Answer these questions using the story about Papa's death and funeral:
1. Who called the narrator's mom to say that Papa had passed away?
2. What did Papa die from?
3. Who did the narrator sit with in the church?

→ Source text:
★ ★ ★

I walked into church feeling worse than ever. I saw many pictures of him and it made me even more sad. I looked around and I saw my sad lonely Nana talking with a bunch of my Papa’s friends. My Aunt walked in front of the whole church and began telling stories about her dad.
* * *
The tears dripped from my eyes after my mom got a call from my dad saying that my Papa had passed away. I was sobbing so much it felt like there was a lake at the bottom of my cheeks.
I got home still crying inside trying to take my mind off of the sad thought. I soon found out that he had died from a terrible case of cancer. Struggling with it months before I struggled to hold in the tears but they slowly came through. It was a beautiful summer day and I don't know how anything that sad could have happened. The summer of July 17, 2004. Sitting as still and quiet as possible in my room I tried to take my mind off of the sadness. I started to think. When is the funeral going to be? I was too sad to want to know. He was the first of my closest family members to pass away. I heard a big thumping on my door. "Are you okay Bailey?” my mom said in a sweet voice as she walked in my room. "Yah I'm fine." I told her not telling her the truth. I put my head down on my pillow and settled down for a nap which surely cleared my mind.
I walked into the church and my stomach began to ache like a big rumble of thunder. I have to make through the funeral I told myself a million times. But the sad thought of hat word didn’t make it any better. I looked around the church and saw familiar faces and faces that I had never seen before. The streaming sunlight shined through the glass windows making the pictures of my Papa stand out even more. I took my seat a little bit far from the church and sat with my brother. Is he feeling the same way that I am? My Aunt walked in front of the church and began a story. Here it goes I thought to myself.

★ ★ ★

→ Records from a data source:

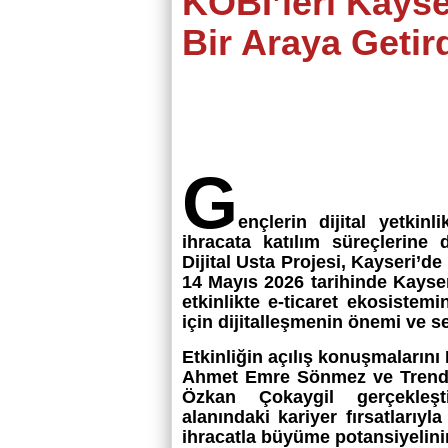
KOBİ’leri Kayse
Bir Araya Getird
G
ençlerin dijital yetkinl
ihracata katılım süreçlerine 
Dijital Usta Projesi, Kayseri’de
14 Mayıs 2026 tarihinde Kayse
etkinlikte e-ticaret ekosistemi
için dijitalleşmenin önemi ve se
Etkinliğin açılış konuşmaların
Ahmet Emre Sönmez ve Trendyo
Özkan Çokaygil gerçekleşti
alanındaki kariyer fırsatlarıyl
ihracatla büyüme potansiyelini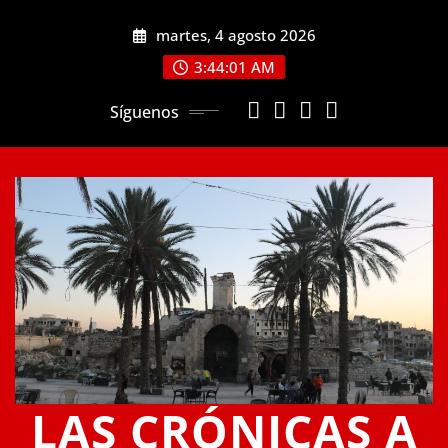
Saltar
martes, 4 agosto 2026
al
contenido
3:44:01 AM
Síguenos
LAS CRÓNICAS A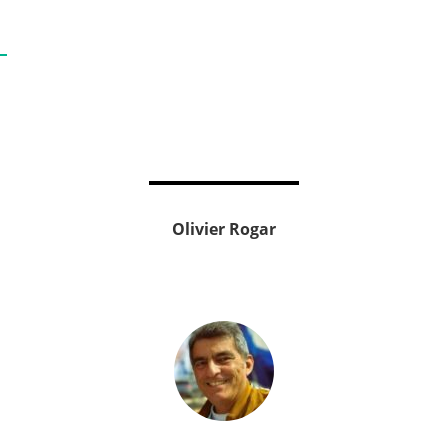
Olivier Rogar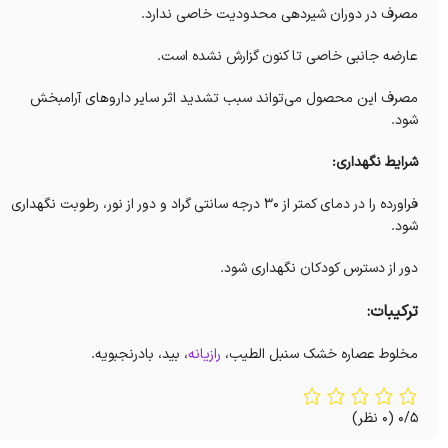
مصرف در دوران شیردهی محدودیت خاصی ندارد.
عارضه جانبی خاصی تا کنون گزارش نشده است.
مصرف این محصول می‌تواند سبب تشدید اثر سایر داروهای آرامبخش
شود.
شرایط نگهداری:
فراورده را در دمای کمتر از ۳۰ درجه سانتی گراد و دور از نور، رطوبت نگهداری
شود.
دور از دسترس کودکان نگهداری شود.
ترکیبات:
مخلوط عصاره خشک سنبل الطیب،
رازیانه
، بید، بادرنجبویه.
0/5
(0 نظر)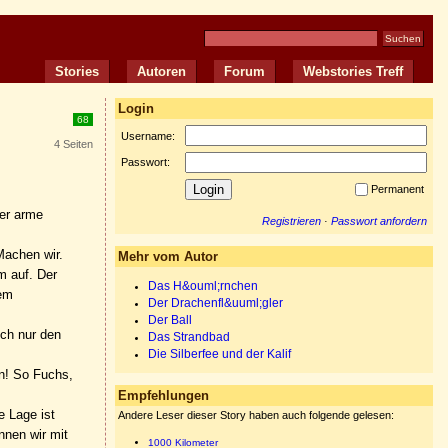
Stories
Autoren
Forum
Webstories Treff
Login
68
Username:
4 Seiten
Passwort:
Permanent
der arme
Registrieren
·
Passwort anfordern
Machen wir.
Mehr vom Autor
m auf. Der
Das H&ouml;rnchen
nem
Der Drachenfl&uuml;gler
Der Ball
och nur den
Das Strandbad
Die Silberfee und der Kalif
en! So Fuchs,
Empfehlungen
e Lage ist
Andere Leser dieser Story haben auch folgende gelesen:
nnen wir mit
1000 Kilometer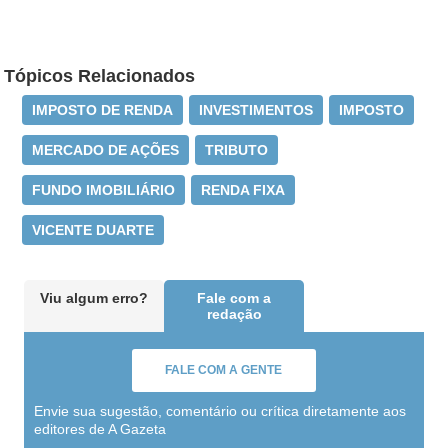
Tópicos Relacionados
IMPOSTO DE RENDA
INVESTIMENTOS
IMPOSTO
MERCADO DE AÇÕES
TRIBUTO
FUNDO IMOBILIÁRIO
RENDA FIXA
VICENTE DUARTE
Viu algum erro?
Fale com a
redação
FALE COM A GENTE
Envie sua sugestão, comentário ou crítica diretamente aos
editores de A Gazeta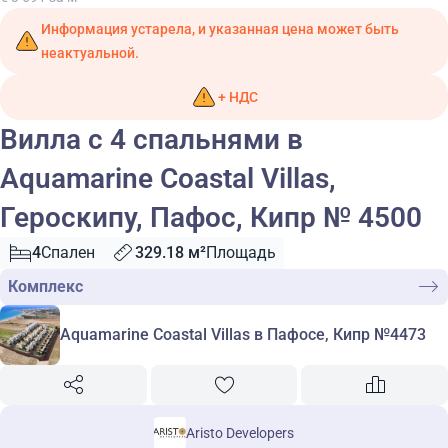
Информация устарела, и указанная цена может быть
неактуальной.
+ НДС
Вилла с 4 спальнями в
Aquamarine Coastal Villas,
Героскипу, Пафос, Кипр № 4500
4
Спален
329.18 м²
Площадь
Комплекс
Aquamarine Coastal Villas в Пафосе, Кипр №4473
Aristo Developers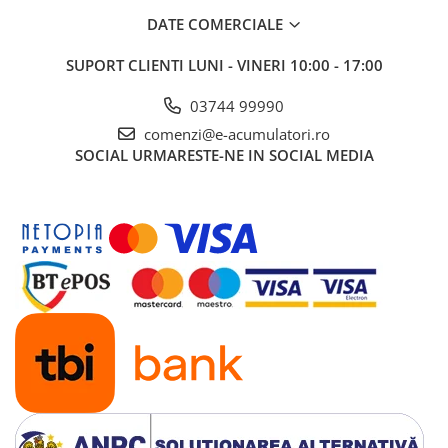
DATE COMERCIALE
SUPORT CLIENTI
LUNI - VINERI 10:00 - 17:00
03744 99990
comenzi@e-acumulatori.ro
SOCIAL
URMARESTE-NE IN SOCIAL MEDIA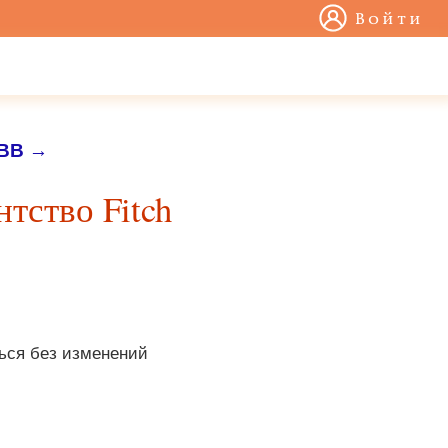
Войти
BB
→
тство Fitch
ться без изменений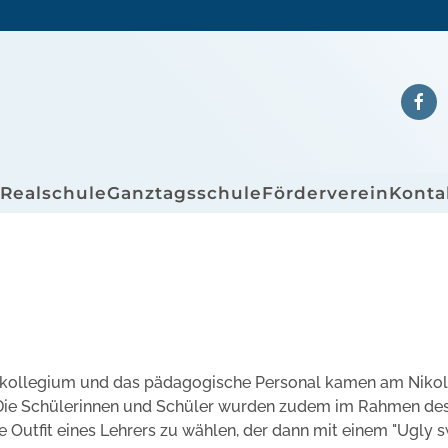
/Realschule
Ganztagsschule
Förderverein
Konta
rerkollegium und das pädagogische Personal kamen am Niko
e. Die Schülerinnen und Schüler wurden zudem im Rahmen de
e Outfit eines Lehrers zu wählen, der dann mit einem "Ugly 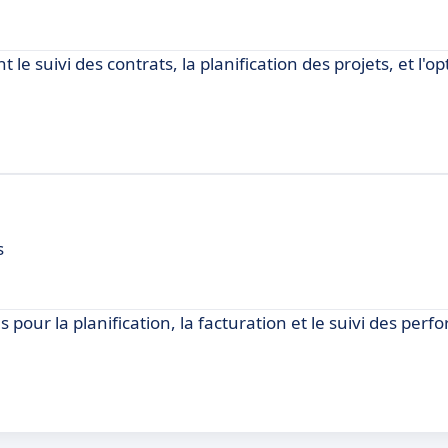
e suivi des contrats, la planification des projets, et l'o
s
ls pour la planification, la facturation et le suivi des per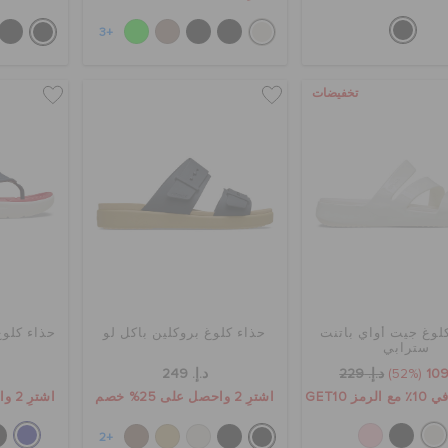
+3
تخفيضات
لوغ جيت أواي باتنت
حذاء كلوغ بروكلين باكل لو
حذاء كلوغ
سترابي
(52%)
د.إ. 229
د.إ. 249
ز GET10
اشترِ 2 واحصل على 25% خصم
اشترِ 2 واحصل على 25% خصم
+2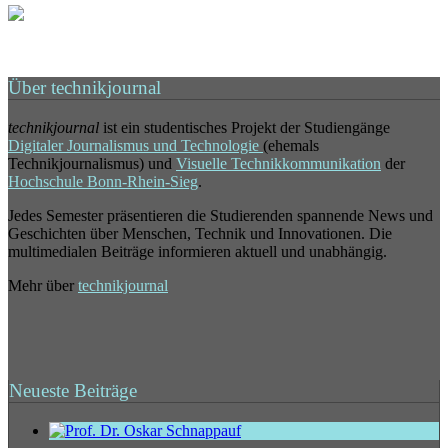
Über technikjournal
technikjournal
ist ein studentisches Projekt der Studiengänge
Digitaler Journalismus und Technologie
(ehemals
Technikjournalismus) und
Visuelle Technikkommunikation
der
Hochschule Bonn-Rhein-Sieg
.
Jedes Semester präsentieren die Studierenden spannende News und
Geschichten über Menschen, Technik und Innovationen. Die
multimedialen Beiträge informieren aktuell und unabhängig.
Mehr über
technikjournal
Neueste Beiträge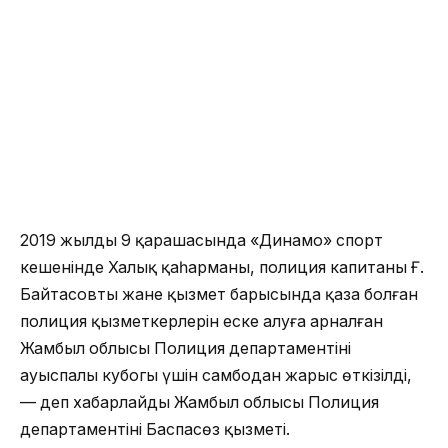
2019 жылдың 9 қарашасында «Динамо» спорт
кешенінде Халық қаһарманы, полиция капитаны Ғ.
Байтасовты жане қызмет барысында қаза болған
полиция қызметкерлерін еске алуға арналған
Жамбыл облысы Полиция департаментінің
ауыспалы кубогы үшін самбодан жарыс өткізілді,
— деп хабарлайды Жамбыл облысы Полиция
департаментінің Баспасөз қызметі.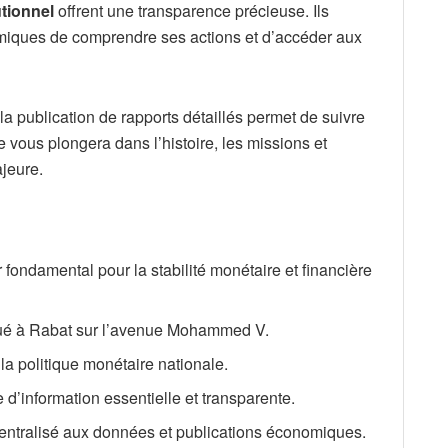
utionnel
offrent une transparence précieuse. Ils
omiques de comprendre ses actions et d’accéder aux
 la publication de rapports détaillés permet de suivre
 vous plongera dans l’histoire, les missions et
ajeure.
 fondamental pour la stabilité monétaire et financière
itué à Rabat sur l’avenue Mohammed V.
 la politique monétaire nationale.
 d’information essentielle et transparente.
 centralisé aux données et publications économiques.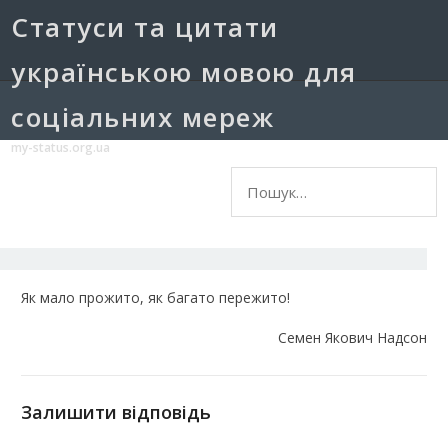
Cтатуси та цитати
українською мовою для
соціальних мереж
my-status.org.ua
Пошук:
Як мало прожито, як багато пережито!
Семен Якович Надсон
Залишити відповідь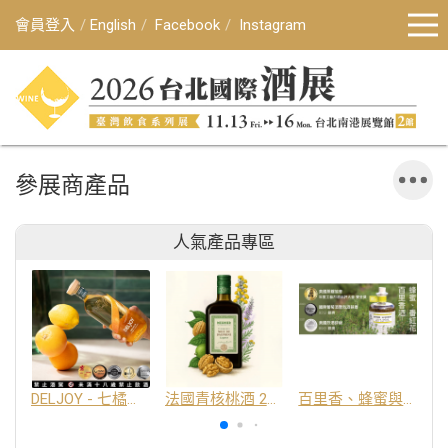
會員登入
English
Facebook
Instagram
參展商產品
人氣產品專區
DELJOY - 七橘干邑利口酒 24%
法國青核桃酒 25%
百里香、蜂蜜與番紅花酒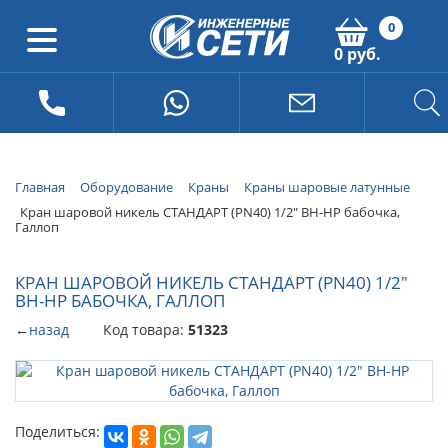
0
0 руб.
Главная
Оборудование
Краны
Краны шаровые латунные
Кран шаровой никель СТАНДАРТ (PN40) 1/2" ВН-НР бабочка,
Галлоп
КРАН ШАРОВОЙ НИКЕЛЬ СТАНДАРТ (PN40) 1/2"
ВН-НР БАБОЧКА, ГАЛЛОП
←
назад
Код товара:
51323
Поделиться: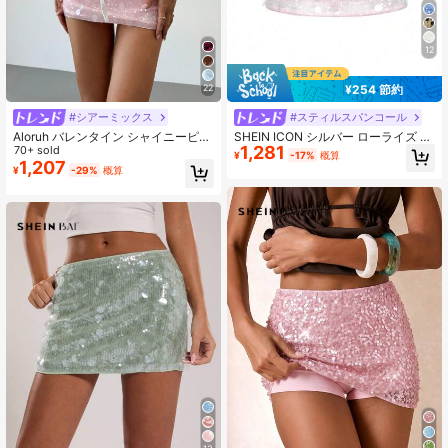
12
¥254 節約
22
#シアーミックス
#スティルスパンコール
Aloruh バレンタイン シャイニーピン
SHEIN ICON シルバー ローライズ ス
1,281
クシーケンス装飾 ミニスカート ウエ
70+ sold
パンコール装飾 ボディコン ミニスカ
¥
-17%
概算
スト低め、フェスティバル/ストリー
ート
1,207
¥
-29%
概算
トウェア パーティーシーケンススカ
ート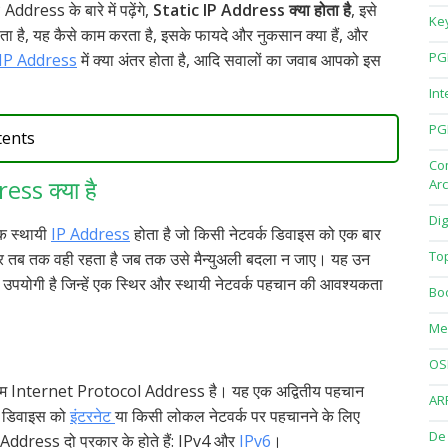
Address के बारे में पढ़ेंगे,
Static IP Address क्या होता है
, इसे
Ke
ा है, यह कैसे काम करता है, इसके फायदे और नुकसान क्या हैं, और
PG
IP Address
में क्या अंतर होता है, आदि सवालों का जवाब आपको इस
Int
PG
tents
Co
ess क्या है
Arc
Dig
क स्थायी
IP Address
होता है जो किसी नेटवर्क डिवाइस को एक बार
To
 तब तक वही रहता है जब तक उसे मैन्युअली बदला न जाए। यह उन
 उपयोगी है जिन्हें एक स्थिर और स्थायी नेटवर्क पहचान की आवश्यकता
Bo
Me
OS
ाम Internet Protocol Address है। यह एक अद्वितीय पहचान
AR
ेक डिवाइस को
इंटरनेट
या किसी लोकल नेटवर्क पर पहचानने के लिए
De
Address दो प्रकार के होते हैं: IPv4 और
IPv6
।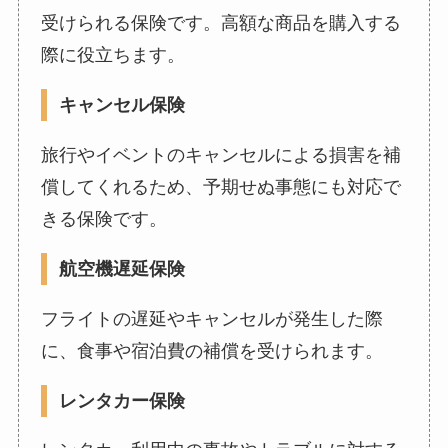
受けられる保険です。高額な商品を購入する
際に役立ちます。
キャンセル保険
旅行やイベントのキャンセルによる損害を補
償してくれるため、予期せぬ事態にも対応で
きる保険です。
航空機遅延保険
フライトの遅延やキャンセルが発生した際
に、食事や宿泊費の補償を受けられます。
レンタカー保険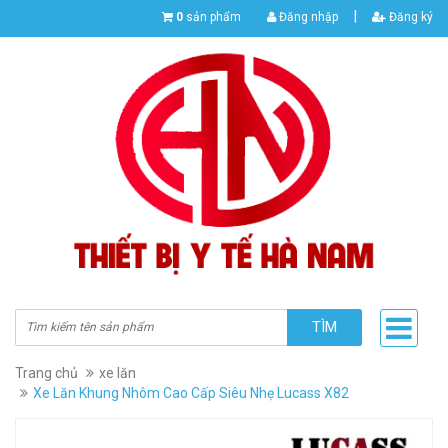
|
0
sản phẩm
Đăng nhập
Đăng ký
TÌM
Trang chủ
xe lăn
Xe Lăn Khung Nhôm Cao Cấp Siêu Nhẹ Lucass X82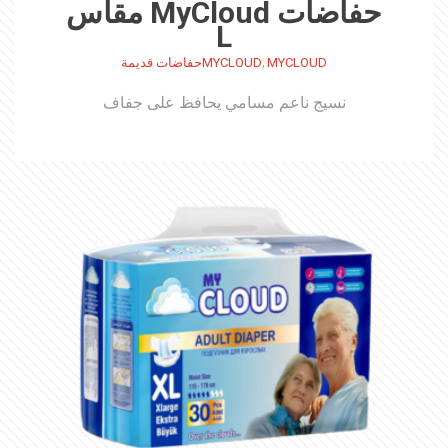
حفاضات MyCloud مقاس
L
,
MYCLOUD
MYCLOUDحفاضات قديمة
نسيج ناعم مسامي يحافظ على جفاف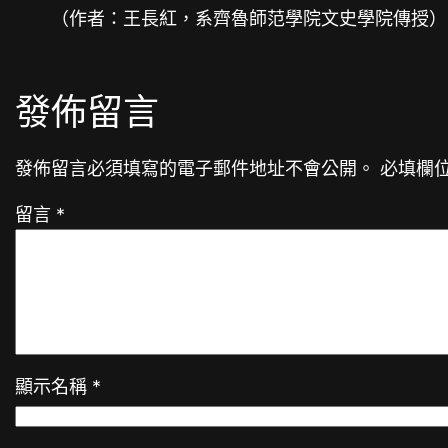
（作者：王長紅，系齊魯師范學院文史學院傳授）
發佈留言
發佈留言必須填寫的電子郵件地址不會公開。
必填欄
留言
*
顯示名稱
*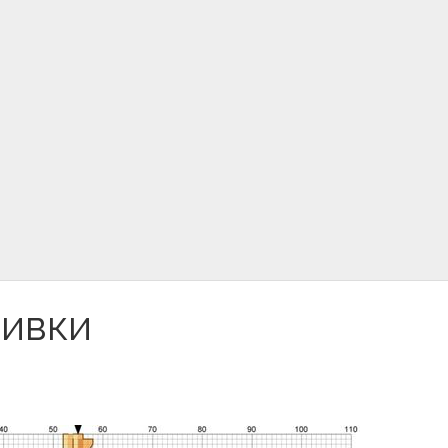
шивки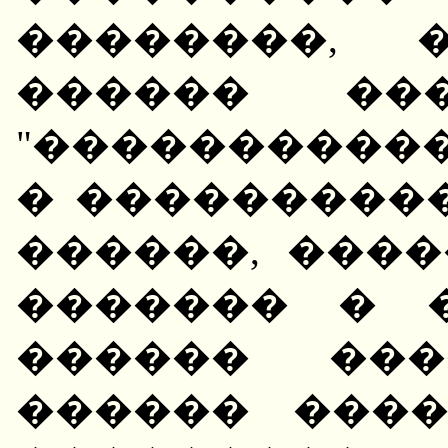
��������, 
������ ��
"�����������
� ����������
������, ���
������� � 
������ ���
������ ���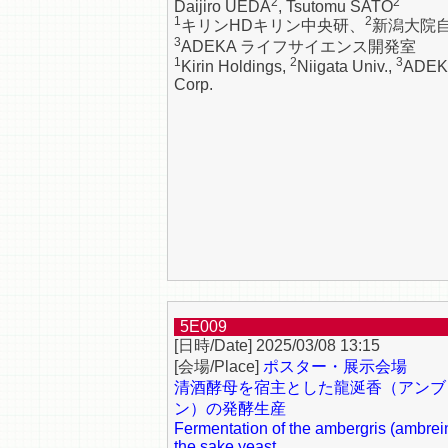
2
2
Daijiro UEDA
, Tsutomu SATO
1
2
キリンHDキリン中央研、
新潟大院
3
ADEKA ライフサイエンス開発室
1
2
3
Kirin Holdings,
Niigata Univ.,
ADEK
Corp.
5E009
2025/03/08 13:15
ポスター・展示会場
清酒酵母を宿主とした龍涎香（アンブ
ン）の発酵生産
Fermentation of the ambergris (ambrein
the sake yeast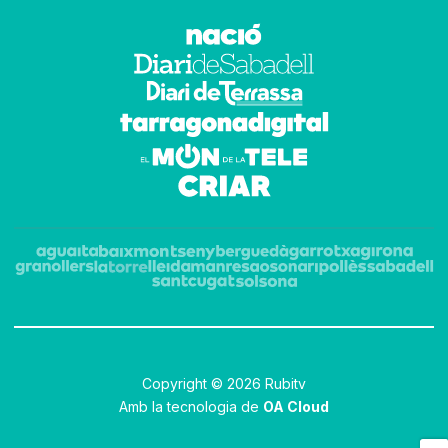
Copyright © 2026 Rubitv
Amb la tecnologia de
OA Cloud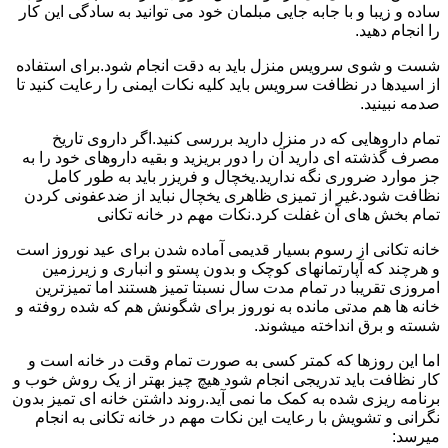
ساده و زیبا و با جابه جایی مبلمان خود می توانید به سادگی این کار
را انجام دهید.
شست و شوی سرویس منزل باید به دقت انجام شود.برای استفاده
از اسیدها در نظافت سرویس باید کلیه نکات ایمنی را رعایت کنید تا
صدمه نبینید.
تمام داروهایی که در منزل دارید بررسی کنید.اگر داروی تاریخ
مصرف گذشته ای دارید آن را دور بریزید و بقیه داروهای خود را به
جز موارد ضروری نگه ندارید.یخچال و فریزر باید به طور کامل
نظافت شود.غیر از تمیزی ظاهری یخچال نباید از ضدعفونی کردن
تمام بخش های آن غفلت کرد.نکات مهم در خانه تکانی
خانه تکانی از رسوم بسیار قدیمی آماده شدن برای عید نوروز است
و هرچند که آپارتمانهای کوچک و بدون پستو و انباری و زیرزمین
امروزی تقریبا در تمام مدت سال نسبتا تمیز هستند اما تمیزترین
خانه ها هم مدتی مانده به نوروز برای شگونش هم که شده روفته و
شسته و برق انداخته میشوند.
اما این روزها که کمتر کسی به صورت تمام وقت در خانه است و
کار نظافت باید تدریجی انجام شود هیچ چیز بهتر از یک روش خوب و
برنامه ریزی شده به کمک ما نمی آید.روند داشتن خانه ای تمیز بدون
نگرانی و تشویش با رعایت این نکات مهم در خانه تکانی به انجام
میرسد:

★ ★ ★

→ Solution for this problem:
1. The narrator's dad.
2. A terrible case of cancer.
3. The narrator's brother.